日本は内部通報「後進国」なのか? 米国では告発者に「90億円」の報酬も

 日本における内部告発の法的枠組みと文化は、米国と比較していくつかの重要な違いがある。日本では、06年に施行された公益通報者保護法があるが、この法律は多くの点で他国の制度と比べて効果が限定的であると指摘されている。

 特に、内部告発者への保護の範囲や手続きの要件が厳しく、内部告発が企業文化として受け入れられにくい側面があった。20年6月20日に導入された内部告発者保護法の改正は、告発を行う際の手続きを緩和し、保護の範囲を拡大することを目指している。だが米国のような厳格な罰則や報酬制度には及んでいない。

米国では告発者に報酬を支払うケースも(写真はイメージ、提供:ゲッティイメージズ、以下同)

 米国では、内部告発者保護のための法的枠組みがより発展している。例えば、SEC(証券取引委員会)への内部告発プログラムでは、告発者に対して金銭的報酬が提供されることもある。19年のケースでは8人の告発者に6000万ドル(現在の日本円に換算して約90億円)もの報酬が支払われたこともある。

 リサーチ会社であるGitnuxの内部告発に関する統計(20年)によると、米国における企業の不正行為のうち、全体の21.2%が内部告発によって明らかにされた。18年には約45%の米国企業が少なくとも1件の内部告発関連の報告を受けているといい、米国における内部告発の普及を示している。

 この統計からは、組織内の不正や不法行為を検出するメカニズムとしての、内部告発の重要性を浮き彫りにしている。また内部告発を動機づける方策として、告発者の保護だけでなく、時には経済的なインセンティブを付与していることにも注目したい。こうした制度が結果として企業の行動を正し、社会全体の公益につながる可能性がある。

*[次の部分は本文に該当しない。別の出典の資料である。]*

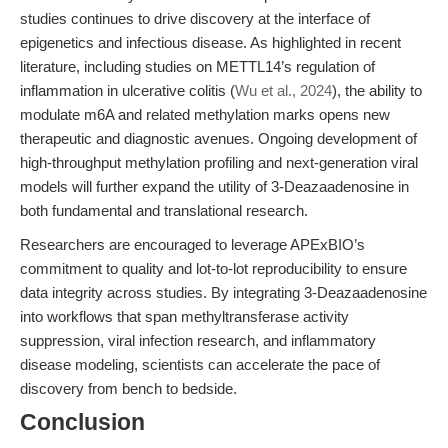
studies continues to drive discovery at the interface of
epigenetics and infectious disease. As highlighted in recent
literature, including studies on METTL14’s regulation of
inflammation in ulcerative colitis (
Wu et al., 2024
), the ability to
modulate m6A and related methylation marks opens new
therapeutic and diagnostic avenues. Ongoing development of
high-throughput methylation profiling and next-generation viral
models will further expand the utility of 3-Deazaadenosine in
both fundamental and translational research.
Researchers are encouraged to leverage APExBIO’s
commitment to quality and lot-to-lot reproducibility to ensure
data integrity across studies. By integrating 3-Deazaadenosine
into workflows that span methyltransferase activity
suppression, viral infection research, and inflammatory
disease modeling, scientists can accelerate the pace of
discovery from bench to bedside.
Conclusion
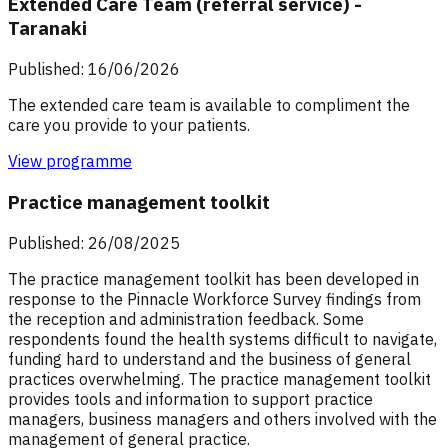
Extended Care Team (referral service) -
Taranaki
Published: 16/06/2026
The extended care team is available to compliment the
care you provide to your patients.
View programme
Practice management toolkit
Published: 26/08/2025
The practice management toolkit has been developed in
response to the Pinnacle Workforce Survey findings from
the reception and administration feedback. Some
respondents found the health systems difficult to navigate,
funding hard to understand and the business of general
practices overwhelming. The practice management toolkit
provides tools and information to support practice
managers, business managers and others involved with the
management of general practice.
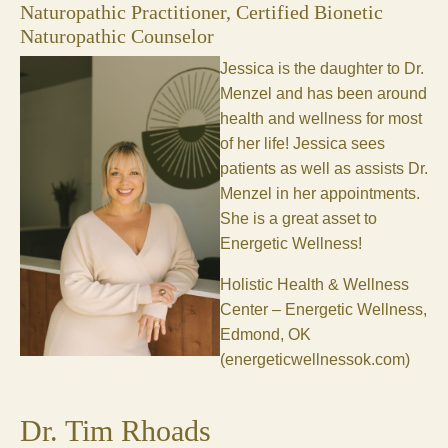
Naturopathic Practitioner, Certified Bionetic
Naturopathic Counselor
Jessica is the daughter to Dr.
Menzel and has been around
health and wellness for most
of her life! Jessica sees
patients as well as assists Dr.
Menzel in her appointments.
She is a great asset to
Energetic Wellness!
Holistic Health & Wellness
Center – Energetic Wellness,
Edmond, OK
(energeticwellnessok.com)
Dr. Tim Rhoads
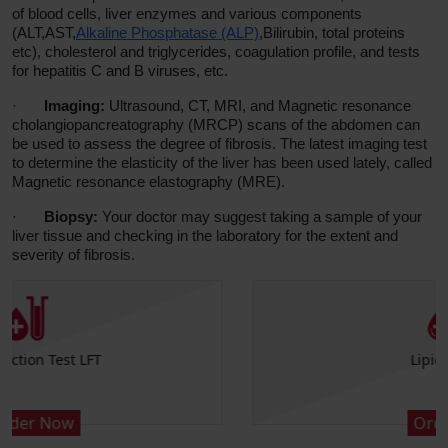
of blood cells, liver enzymes and various components
(ALT,AST,
Alkaline Phosphatase (ALP)
,Bilirubin, total proteins
etc), cholesterol and triglycerides, coagulation profile, and tests
for hepatitis C and B viruses, etc.
·
Imaging:
Ultrasound, CT, MRI, and Magnetic resonance
cholangiopancreatography (MRCP) scans of the abdomen can
be used to assess the degree of fibrosis. The latest imaging test
to determine the elasticity of the liver has been used lately, called
Magnetic resonance elastography (MRE).
·
Biopsy:
Your doctor may suggest taking a sample of your
liver tissue and checking in the laboratory for the extent and
severity of fibrosis.
Lipid Profile
Order Now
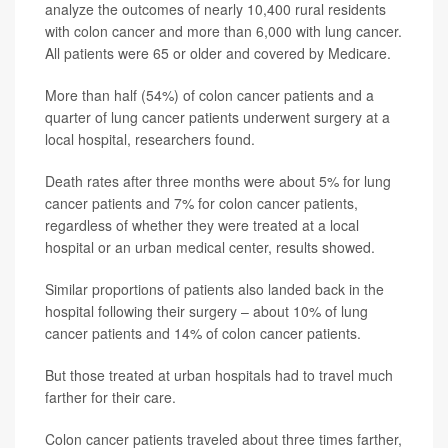
analyze the outcomes of nearly 10,400 rural residents
with colon cancer and more than 6,000 with lung cancer.
All patients were 65 or older and covered by Medicare.
More than half (54%) of colon cancer patients and a
quarter of lung cancer patients underwent surgery at a
local hospital, researchers found.
Death rates after three months were about 5% for lung
cancer patients and 7% for colon cancer patients,
regardless of whether they were treated at a local
hospital or an urban medical center, results showed.
Similar proportions of patients also landed back in the
hospital following their surgery – about 10% of lung
cancer patients and 14% of colon cancer patients.
But those treated at urban hospitals had to travel much
farther for their care.
Colon cancer patients traveled about three times farther,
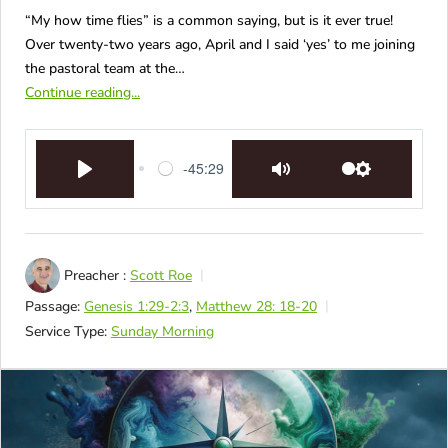
“My how time flies” is a common saying, but is it ever true!
Over twenty-two years ago, April and I said ‘yes’ to me joining
the pastoral team at the…
Continue reading...
-45:29
Play
Mute
Settings
Preacher :
Scott Roe
Passage:
Genesis 1:29-2:3
,
Matthew 28: 18-20
Service Type:
Sunday Morning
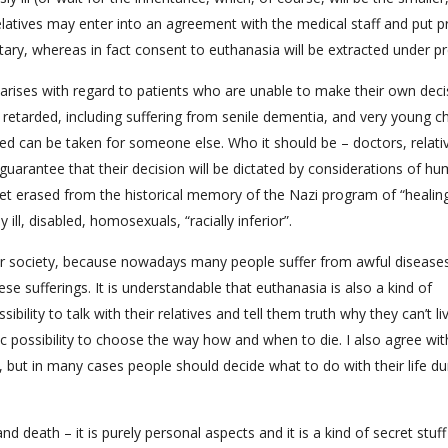
latives may enter into an agreement with the medical staff and put p
ary, whereas in fact consent to euthanasia will be extracted under pr
 arises with regard to patients who are unable to make their own deci
 retarded, including suffering from senile dementia, and very young ch
ized can be taken for someone else. Who it should be – doctors, relati
 guarantee that their decision will be dictated by considerations of hu
t yet erased from the historical memory of the Nazi program of “healin
l, disabled, homosexuals, “racially inferior”.
ur society, because nowadays many people suffer from awful disease
e sufferings. It is understandable that euthanasia is also a kind of
sibility to talk with their relatives and tell them truth why they can’t l
c possibility to choose the way how and when to die. I also agree wit
 but in many cases people should decide what to do with their life du
 and death – it is purely personal aspects and it is a kind of secret stuff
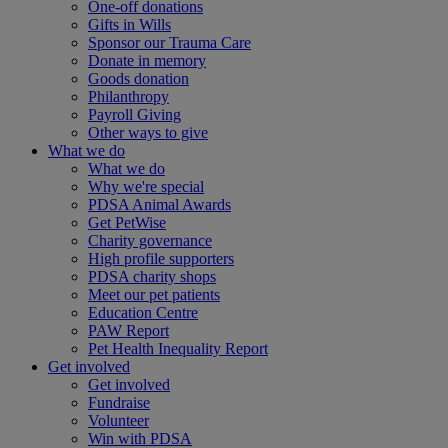
One-off donations
Gifts in Wills
Sponsor our Trauma Care
Donate in memory
Goods donation
Philanthropy
Payroll Giving
Other ways to give
What we do
What we do
Why we're special
PDSA Animal Awards
Get PetWise
Charity governance
High profile supporters
PDSA charity shops
Meet our pet patients
Education Centre
PAW Report
Pet Health Inequality Report
Get involved
Get involved
Fundraise
Volunteer
Win with PDSA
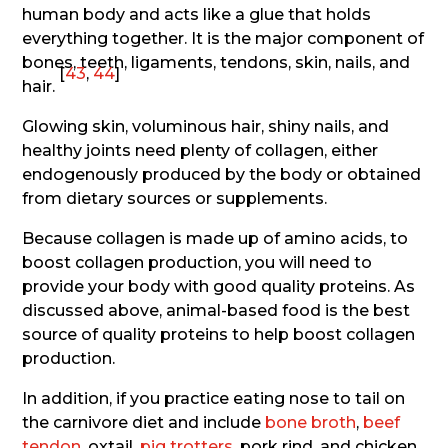
human body and acts like a glue that holds
everything together. It is the major component of
bones, teeth, ligaments, tendons, skin, nails, and
[
43
,
44
]
hair.
Glowing skin, voluminous hair, shiny nails, and
healthy joints need plenty of collagen, either
endogenously produced by the body or obtained
from dietary sources or supplements.
Because collagen is made up of amino acids, to
boost collagen production, you will need to
provide your body with good quality proteins. As
discussed above, animal-based food is the best
source of quality proteins to help boost collagen
production.
In addition, if you practice eating nose to tail on
the carnivore diet and include
bone broth
,
beef
tendon
, oxtail,
pig trotters
, pork rind, and chicken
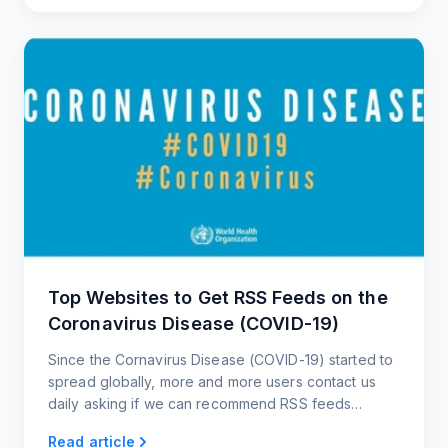
Top Websites to Get RSS Feeds on the
Coronavirus Disease (COVID-19)
Since the Cornavirus Disease (COVID-19) started to
spread globally, more and more users contact us
daily asking if we can recommend RSS feeds
related to the Cornavirus and websites that post
Read article
updates about it.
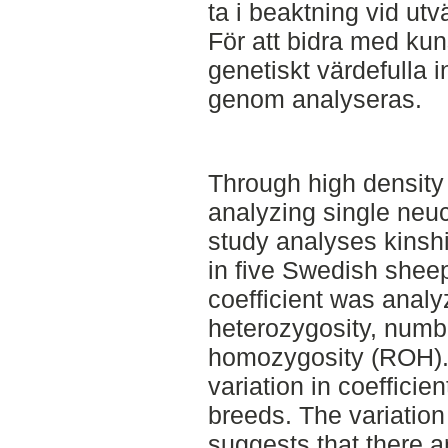
ta i beaktning vid ut
För att bidra med ku
genetiskt värdefulla i
genom analyseras.
Through high density
analyzing single neuc
study analyses kinshi
in five Swedish shee
coefficient was analy
heterozygosity, numbe
homozygosity (ROH).
variation in coefficie
breeds. The variatio
suggests that there a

 例えば先般のビッグモーターの不正で考えよう。同社の不正によって、日本国内における自動車の故障や事故の発生率が上がった。これにより、損害保険会社が設定する自動車保険の保険料が実態よりも高くなった。つまり、ビッグモーターの不正を社会全体の契約者が高い保険料を払う形で尻拭いしていたに等しいのだ。

 こうした社会的損失が長年にわたり放置されるくらいなら、正当な内部告発に関して経済的なメリットを与えることも十分に合理的な選択であるといえるのではないか。

日本では内部通報者が「裏切り者」に?

 日本は終身雇用や長期間の雇用を前提とした雇用慣習がまだ根付いている。集団主義や再就職の難しさなどから内部告発を困難にしている側面もあり得る。内部告発が企業の不正を暴露する重要な手段であるにもかかわらず、内部告発の窓口を信頼できない場合も多い。

 告発者の個人情報が秘匿されていたとしても、告発の内容によって情報を知り得る人間が誰なのか、ある程度特定できるケースもある。情報を保護するだけでは不十分だ。

日本では「裏切者」になりかねないの実情だ

 内部告発者を「裏切り者」と評価するか「英雄」と評価するかという文化的な土壌も、内部告発の成否を左右する要素であるだろう。日本では、02年に内部告発で雪印食品の不正を暴いた西宮冷蔵の水谷洋一氏が告発後、みるみるうちに取引先が減り、苦境に陥った話も有名だ。